Now, this is of course a return to high profile deal-making for Amanda Staveley. How important was she in brokering the deal, and what role will she play if all goes through?
She was incredibly important to the deal. She's been discussing with Mike Ashley a purchase of the club for a couple of years now, leading to some pretty amazing bust-ups between the two of them, and Mike Ashley saying very nasty things about her as a negotiator.
I think he describes her as a waste of time, so what's changed?

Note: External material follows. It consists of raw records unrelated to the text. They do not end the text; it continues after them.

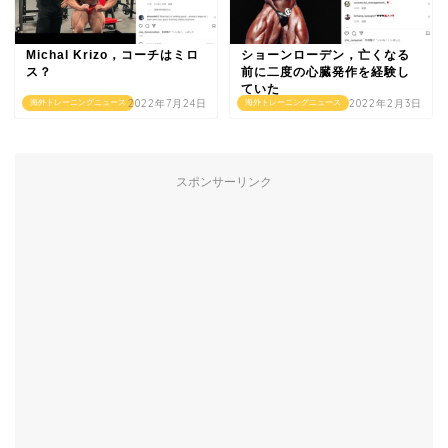
Michal Krizo，コーチはミロ
ショーンローデン，亡くなる
ス？
前に二度の心臓発作を経験し
ていた
2022年7月24日
2022年2月3日
海外トレーニングニュース
海外トレーニングニュース
スポンサーリンク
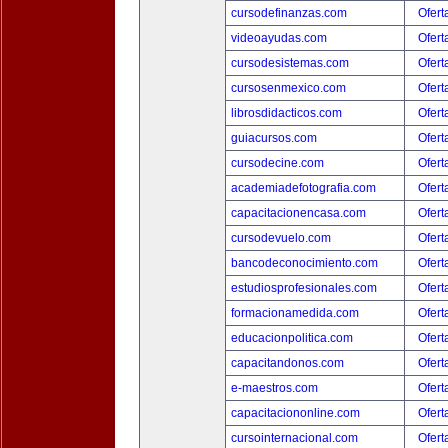
cursodefinanzas.com
Ofert
videoayudas.com
Ofert
cursodesistemas.com
Ofert
cursosenmexico.com
Ofert
librosdidacticos.com
Ofert
guiacursos.com
Ofert
cursodecine.com
Ofert
academiadefotografia.com
Ofert
capacitacionencasa.com
Ofert
cursodevuelo.com
Ofert
bancodeconocimiento.com
Ofert
estudiosprofesionales.com
Ofert
formacionamedida.com
Ofert
educacionpolitica.com
Ofert
capacitandonos.com
Ofert
e-maestros.com
Ofert
capacitaciononline.com
Ofert
cursointernacional.com
Ofert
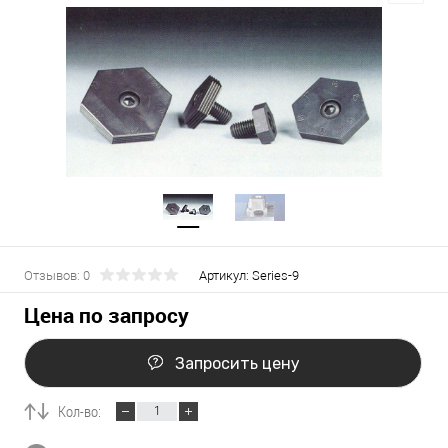
Отзывов: 0
Артикул:
Series-9
Цена по запросу
Запросить цену
Кол-во:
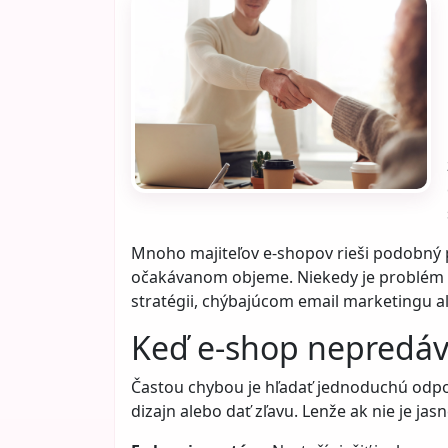
Mnoho majiteľov e-shopov rieši podobný 
očakávanom objeme. Niekedy je problém v
stratégii, chýbajúcom email marketingu a
Keď e-shop nepredáv
Častou chybou je hľadať jednoduchú odpove
dizajn alebo dať zľavu. Lenže ak nie je ja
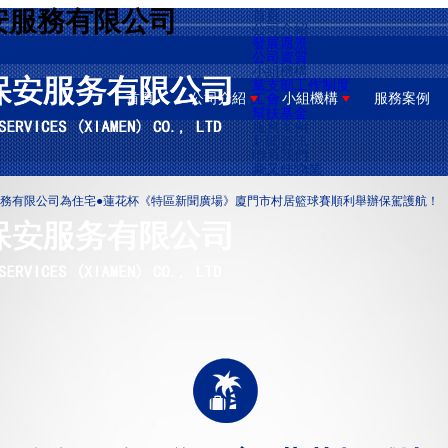
安服務有限公司
首頁
公司介紹
發展愿景
公司資質
小組機構
黨支部工作制度
首頁
公司介紹
小組機構
服務案例
工會
幫扶基金
服務案例
新聞資訊
聯系我們
豪又佳物業
務有限公司為住宅●蓮花杯《特區新聞廣場》廈門市村居籃球賽順利舉辦保駕護航！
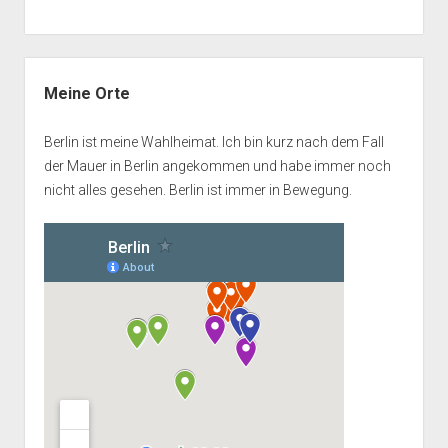
Seitenleiste
Meine Orte
Berlin ist meine Wahlheimat. Ich bin kurz nach dem Fall
der Mauer in Berlin angekommen und habe immer noch
nicht alles gesehen. Berlin ist immer in Bewegung.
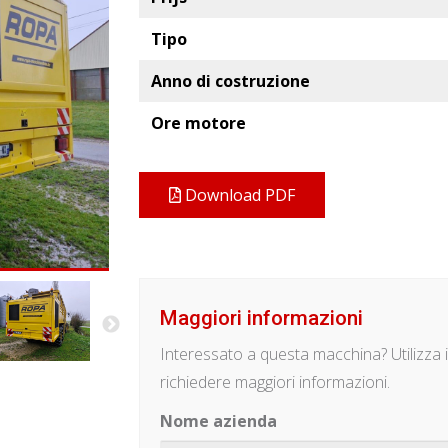
Tipo
Anno di costruzione
Ore motore
Download PDF
Maggiori informazioni
Interessato a questa macchina? Utilizza 
richiedere maggiori informazioni.
Nome azienda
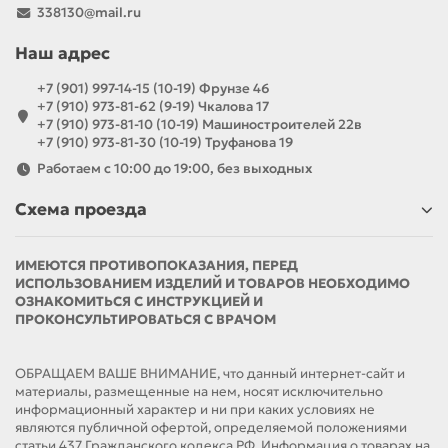
338130@mail.ru
Наш адрес
+7 (901) 997-14-15 (10-19) Фрунзе 46
+7 (910) 973-81-62 (9-19) Чкалова 17
+7 (910) 973-81-10 (10-19) Машиностроителей 22в
+7 (910) 973-81-30 (10-19) Труфанова 19
Работаем с 10:00 до 19:00, без выходных
Схема проезда
ИМЕЮТСЯ ПРОТИВОПОКАЗАНИЯ, ПЕРЕД
ИСПОЛЬЗОВАНИЕМ ИЗДЕЛИЙ И ТОВАРОВ НЕОБХОДИМО
ОЗНАКОМИТЬСЯ С ИНСТРУКЦИЕЙ И
ПРОКОНСУЛЬТИРОВАТЬСЯ С ВРАЧОМ
ОБРАЩАЕМ ВАШЕ ВНИМАНИЕ, что данный интернет-сайт и
материалы, размещенные на нем, носят исключительно
информационный характер и ни при каких условиях не
являются публичной офертой, определяемой положениями
статьи 437 Гражданского кодекса РФ. Информация о товарах на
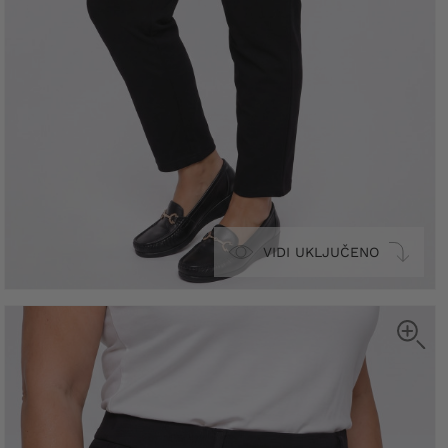
VIDI UKLJUČENO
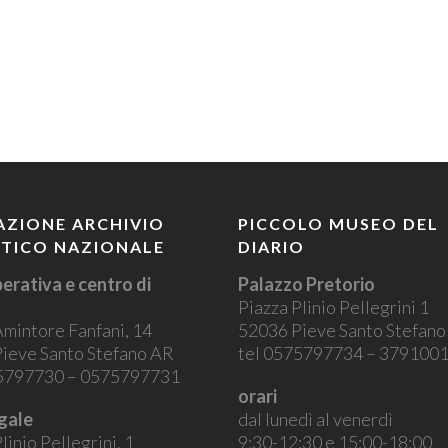
ZIONE ARCHIVIO
PICCOLO MUSEO DEL
STICO NAZIONALE
DIARIO
erativa e centro di
Palazzo Pretorio
Piazza Plinio Pellegrini 1
Amintore Fanfani, 14
52036 Pieve Santo Stefan
ieve Santo Stefano AR
tel 0575797734 – 379100
75797730 – 0575797731
orari
gale
dal lunedì al venerdì
linio Pellegrini, 1
9:30-12:30 e 15:00-18:00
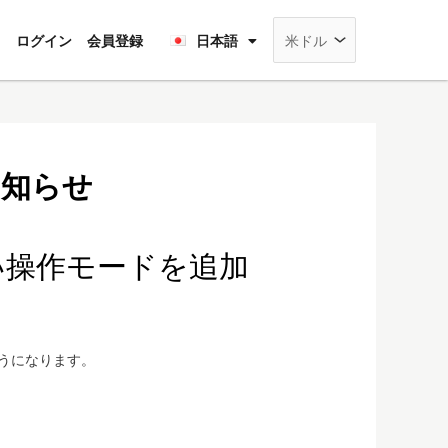
Français
rt
ログイン
会員登録
日本語
Deutsch
のお知らせ
つの新しい操作モードを追加
ようになります。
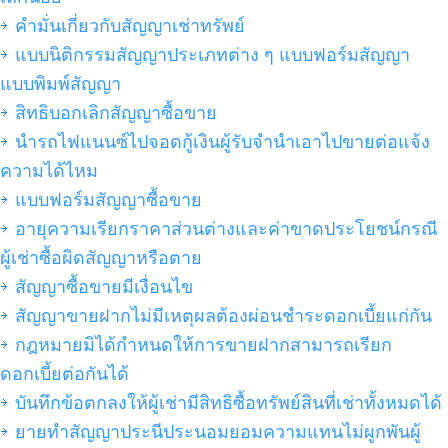
คำมั่นเกี่ยวกับสัญญาเช่าทรัพย์
แบบนิติกรรมสัญญาประเภทต่าง ๆ แบบฟอร์มสัญญา
แบบพิมพ์สัญญา
สิทธิบอกเลิกสัญญาซื้อขาย
นำรถไฟแนนซ์ไปจอดกู้เงินผู้รับจำนำเอาไปขายต่อแจ้ง
ความได้ไหม
แบบฟอร์มสัญญาซื้อขาย
อายุความเรียกราคาส่วนต่างและค่าขาดประโยชน์กรณี
ผู้เช่าซื้อผิดสัญญาหรือตาย
สัญญาซื้อขายมีเงื่อนไข
สัญญาขายฝากไม่มีเหตุผลต้องผ่อนชำระดอกเบี้ยแก่กัน
กฎหมายมิได้กำหนดให้การขายฝากสามารถเรียก
ดอกเบี้ยต่อกันได้
บันทึกข้อตกลงให้ผู้เช่ามีสิทธิซื้อทรัพย์สินที่เช่าทั้งหมดได้
ยายทำสัญญาประนีประนอมยอมความแทนไม่ผูกพันผู้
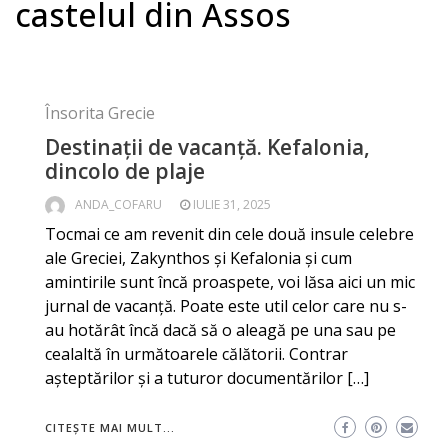
castelul din Assos
Însorita Grecie
Destinații de vacanță. Kefalonia,
dincolo de plaje
ANDA_COFARU
IULIE 31, 2025
Tocmai ce am revenit din cele două insule celebre
ale Greciei, Zakynthos și Kefalonia și cum
amintirile sunt încă proaspete, voi lăsa aici un mic
jurnal de vacanță. Poate este util celor care nu s-
au hotărât încă dacă să o aleagă pe una sau pe
cealaltă în următoarele călătorii. Contrar
așteptărilor și a tuturor documentărilor […]
CITEȘTE MAI MULT...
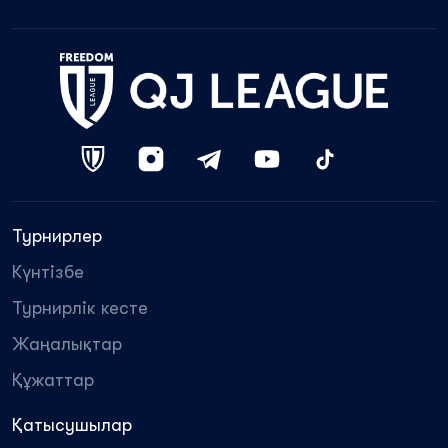
Турнирлер
Күнтізбе
Турнирлік кесте
Жаңалықтар
Құжаттар
Қатысушылар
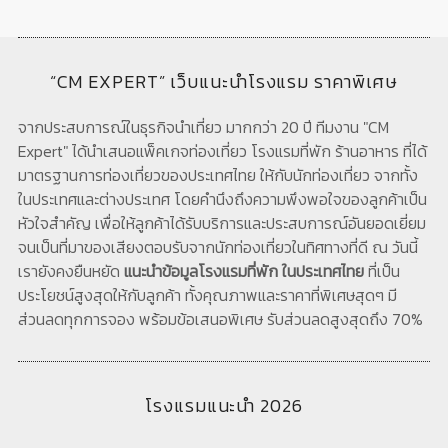
“CM EXPERT” เว็บแนะนำโรงแรม ราคาพิเศษ
จากประสบการณ์ในธุรกิจนำเที่ยว มากกว่า 20 ปี ทีมงาน "CM
Expert" ได้นำเสนอแพ็คเกจท่องเที่ยว โรงแรมที่พัก ร้านอาหาร ที่ได้
มาตรฐานการท่องเที่ยวของประเทศไทย ให้กับนักท่องเที่ยว จากทั้ง
ในประเทศและต่างประเทศ โดยคำนึงถึงความพึงพอใจของลูกค้าเป็น
หัวใจสำคัญ เพื่อให้ลูกค้าได้รับบริการและประสบการณ์อันยอดเยี่ยม
จนเป็นที่มาของเสียงตอบรับจากนักท่องเที่ยวในทิศทางที่ดี ณ วันนี้
เรายังคงยืนหยัด
แนะนำข้อมูลโรงแรมที่พัก ในประเทศไทย
ที่เป็น
ประโยชน์สูงสุดให้กับลูกค้า ทั้งคุณภาพและราคาที่พิเศษสุดๆ มี
ส่วนลดทุกการจอง พร้อมข้อเสนอพิเศษ รับส่วนลดสูงสุดถึง 70%
โรงแรมแนะนำ 2026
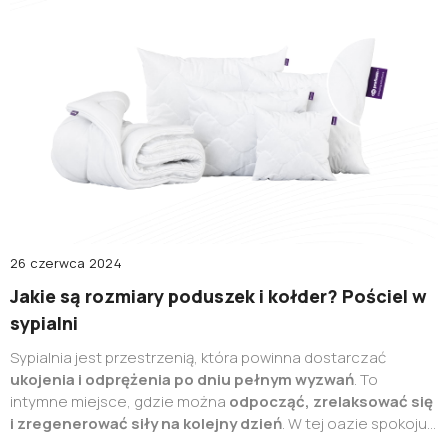
26 czerwca 2024
Jakie są rozmiary poduszek i kołder? Pościel w
sypialni
Sypialnia jest przestrzenią, która powinna dostarczać
ukojenia i odprężenia po dniu pełnym wyzwań
. To
intymne miejsce, gdzie można
odpocząć, zrelaksować się
i zregenerować siły na kolejny dzień
. W tej oazie spokoju
istotną rolę odgrywają elementy takie jak poduszki,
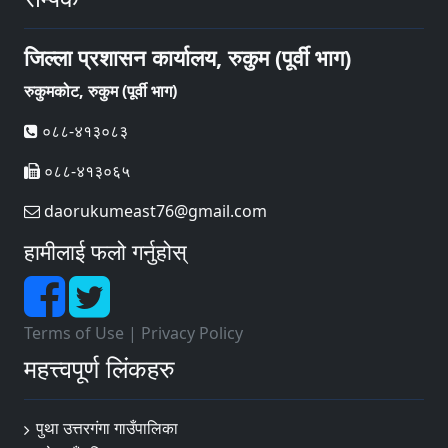
जिल्ला प्रशासन कार्यालय, रुकुम (पूर्वी भाग)
रुकुमकोट, रुकुम (पूर्वी भाग)
०८८-४१३०८३
०८८-४१३०६५
daorukumeast76@gmail.com
हामीलाई फलो गर्नुहोस्
Terms of Use
|
Privacy Policy
महत्त्वपूर्ण लिंकहरु
पुथा उत्तरगंगा गाउँपालिका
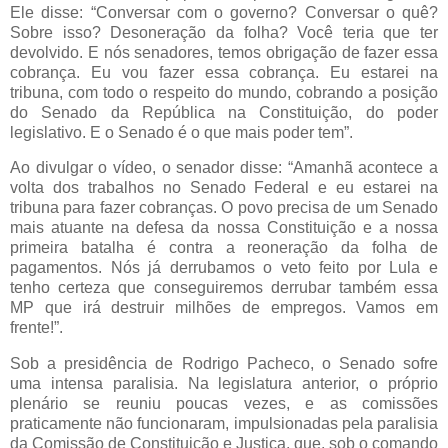
Ele disse: “Conversar com o governo? Conversar o quê?
Sobre isso? Desoneração da folha? Você teria que ter
devolvido. E nós senadores, temos obrigação de fazer essa
cobrança. Eu vou fazer essa cobrança. Eu estarei na
tribuna, com todo o respeito do mundo, cobrando a posição
do Senado da República na Constituição, do poder
legislativo. E o Senado é o que mais poder tem”.
Ao divulgar o vídeo, o senador disse: “Amanhã acontece a
volta dos trabalhos no Senado Federal e eu estarei na
tribuna para fazer cobranças. O povo precisa de um Senado
mais atuante na defesa da nossa Constituição e a nossa
primeira batalha é contra a reoneração da folha de
pagamentos. Nós já derrubamos o veto feito por Lula e
tenho certeza que conseguiremos derrubar também essa
MP que irá destruir milhões de empregos. Vamos em
frente!”.
Sob a presidência de Rodrigo Pacheco, o Senado sofre
uma intensa paralisia. Na legislatura anterior, o próprio
plenário se reuniu poucas vezes, e as comissões
praticamente não funcionaram, impulsionadas pela paralisia
da Comissão de Constituição e Justiça, que, sob o comando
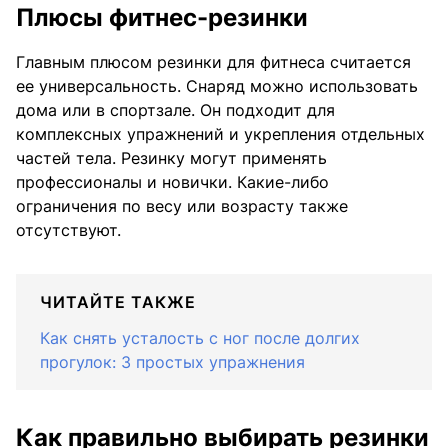
Плюсы фитнес-резинки
Главным плюсом резинки для фитнеса считается
ее универсальность. Снаряд можно использовать
дома или в спортзале. Он подходит для
комплексных упражнений и укрепления отдельных
частей тела. Резинку могут применять
профессионалы и новички. Какие-либо
ограничения по весу или возрасту также
отсутствуют.
ЧИТАЙТЕ ТАКЖЕ
Как снять усталость с ног после долгих
прогулок: 3 простых упражнения
Как правильно выбирать резинки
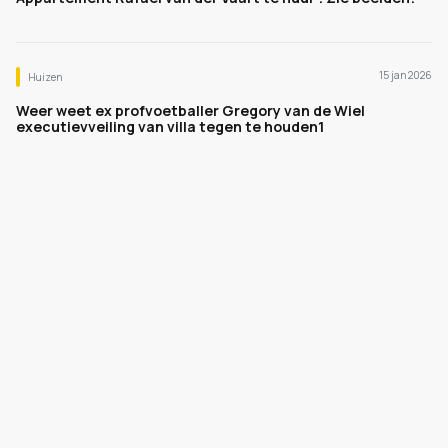
15 jan 2026
Huizen
Weer weet ex profvoetballer Gregory van de Wiel
executievveiling van villa tegen te houden1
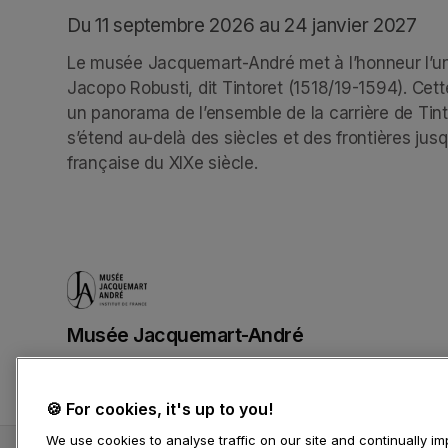
Du 11 septembre 2026 au 24 janvier 2027
Le musée Jacquemart-André met à l’honneur l’un 
Jacopo Robusti, dit Tintoret (1518/19-1594). Cett
un panorama de l’ensemble de la carrière de Tin
s’étend au-delà des siècles et des frontières jusqu
française du XIXe siècle.
Musée Jacquemart-André
(opens in a new tab)
🍪 For cookies, it's up to you!
We use cookies to analyse traffic on our site and continually 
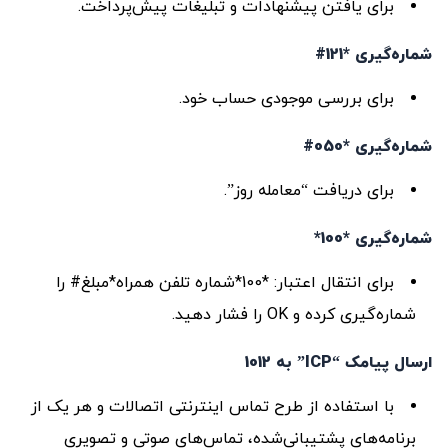
برای یافتن پیشنهادات و تبلیغات پیش‌پرداخت.
شماره‌گیری *121#
برای بررسی موجودی حساب خود.
شماره‌گیری *050#
برای دریافت “معامله روز”.
شماره‌گیری *100*
برای انتقال اعتبار: *100*شماره تلفن همراه*مبلغ# را
شماره‌گیری کرده و OK را فشار دهید.
ارسال پیامک “ICP” به 1012
با استفاده از طرح تماس اینترنتی اتصالات و هر یک از
برنامه‌های پشتیبانی‌شده، تماس‌های صوتی و تصویری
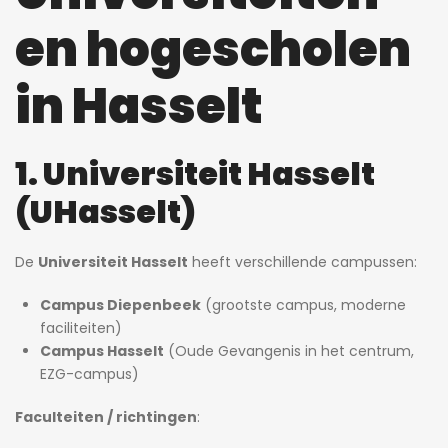
en hogescholen
in Hasselt
1. Universiteit Hasselt
(UHasselt)
De
Universiteit Hasselt
heeft verschillende campussen:
Campus Diepenbeek
(grootste campus, moderne
faciliteiten)
Campus Hasselt
(Oude Gevangenis in het centrum,
EZG-campus)
Faculteiten / richtingen
:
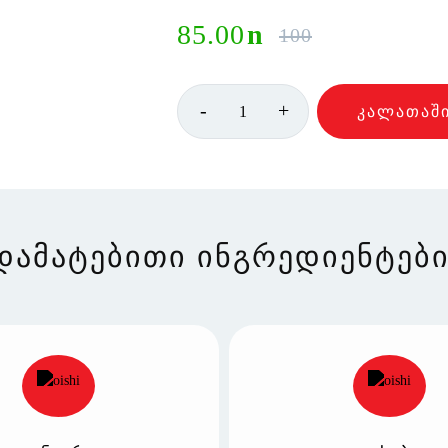
85.00
n
100
-
+
1
ᲙᲐᲚᲐᲗᲐᲨᲘ
ᲓᲐᲛᲐᲢᲔᲑᲘᲗᲘ ᲘᲜᲒᲠᲔᲓᲘᲔᲜᲢᲔᲑᲘ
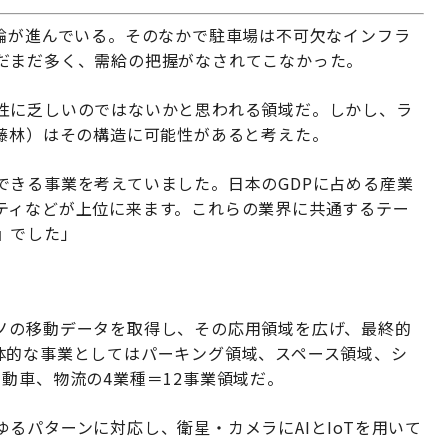
議論が進んでいる。そのなかで駐車場は不可欠なインフラ
だまだ多く、需給の把握がなされてこなかった。
性に乏しいのではないかと思われる領域だ。しかし、ラ
、藤林）はその構造に可能性があると考えた。
できる事業を考えていました。日本のGDPに占める産業
ティなどが上位に来ます。これらの業界に共通するテー
』でした」
ノの移動データを取得し、その応用領域を広げ、最終的
体的な事業としてはパーキング領域、スペース領域、シ
動車、物流の4業種＝12事業領域だ。
るパターンに対応し、衛星・カメラにAIとIoTを用いて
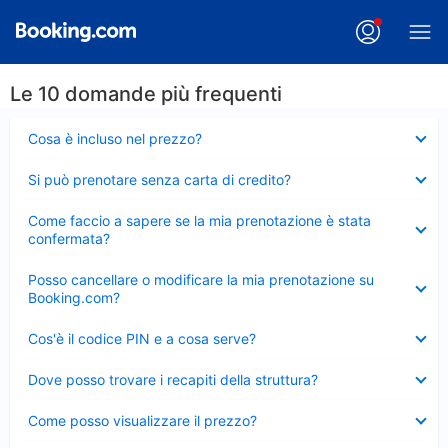
Le 10 domande più frequenti
Elemento
Cosa è incluso nel prezzo?
chiuso
Elemento
Si può prenotare senza carta di credito?
chiuso
Elemento
Come faccio a sapere se la mia prenotazione è stata
chiuso
confermata?
Elemento
Posso cancellare o modificare la mia prenotazione su
chiuso
Booking.com?
Elemento
Cos'è il codice PIN e a cosa serve?
chiuso
Elemento
Dove posso trovare i recapiti della struttura?
chiuso
Elemento
Come posso visualizzare il prezzo?
chiuso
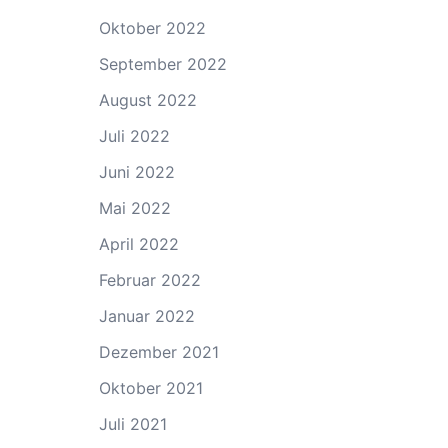
Oktober 2022
September 2022
August 2022
Juli 2022
Juni 2022
Mai 2022
April 2022
Februar 2022
Januar 2022
Dezember 2021
Oktober 2021
Juli 2021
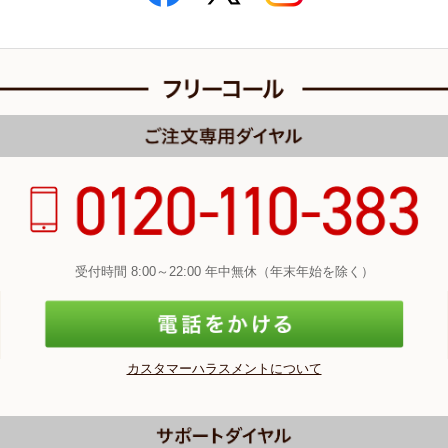
受付時間 8:00～22:00 年中無休（年末年始を除く）
カスタマーハラスメントについて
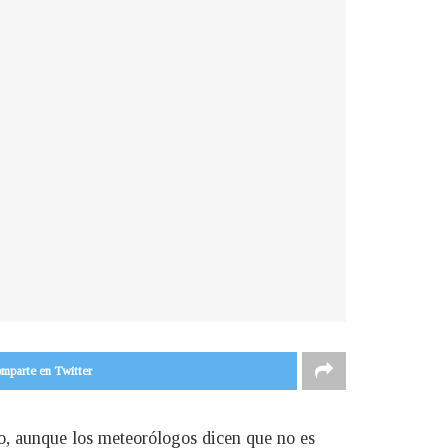
mparte en Twitter
co, aunque los meteorólogos dicen que no es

What's changed is I guess they were able to reach an agreement on price, and were in the grip of a crisis of hitting the consumer and the retail industry in particularly hard, the high street, where Mike Ashley is huge. So this isn't something that has been sparked by the coronavirus crisis. But it may be that the coronavirus crisis has focused the minds of many of the parties involved here.
Now Amanda's role in particular is it's all being structured through her private equity vehicle PCP partners. This deal could have been struck at the start of last season, according to one of my sources, had they not gone through this rigmarole of involving Staveley. But I think it just shows what a master controller of the situation she is, and what a master deal maker she is to basically force it through her structure in her way and delivering it. And she's clearly built loyalty with some of the key protagonists. This is a very tight knit world, and she penetrated it and she built loyalty and now the reward is she gets to play a major role in this.
Murad, critics including Amnesty International have condemned the deal as sports washing. Is there a chance that the Premier League could still block it do you think, or is that unlikely?
The Premier League implement something called The Owners and Directors Test. So that brings up questions like the Jamal Khashoggi murder in the Istanbul Consulate by Saudi agents. Everyone I've spoken to says that, actually in reality it's going to be very, very unlikely that this deal won't pass from saying that the Saudis are not proper owners of a football club. It's a different matter and political incident. But I just can't see that being likely.
And finally, what do you both think that Newcastle fans can expect if this all goes through?
I've been getting I've been getting inundated with messages from fans who, half of them should probably become investigative journalists because they're so on top of some of this stuff. But the level of loyalty and passion from the fan base is incredible. When you have a owner, which is so tied to the state, authoritarian state, controversial state, a state that has launched a war in Yemen, has murdered a journalist in Istanbul, and lied about it for weeks before confessing to do it. When you have this kind of owner it's subject to potentially reflecting on the club as well. It seems like the devotion to the club is such that success on the pitch is what matters the most, and the fan base is very focused on that.
If you want to get to the top of the Premier League, that isn't just £100m of spending on players. It's 200, 300, 400 million. The reason why is there is a direct correlation between your wage bill and hour final league placing. And that's quite a huge ramp up to do that.
But we do have a transfer market that looks like it's going to be hugely depressed. There's going to be a lot of clubs who don't want to spend on players, who can't afford to spend on players, and in fact may even be on a fire sale as a result of the pandemic and the need to get new revenues in. Newcastle look like they're going to be in a stronger financial position and it could get pretty high quality players at a cheap price. So it's going to be all change you would think.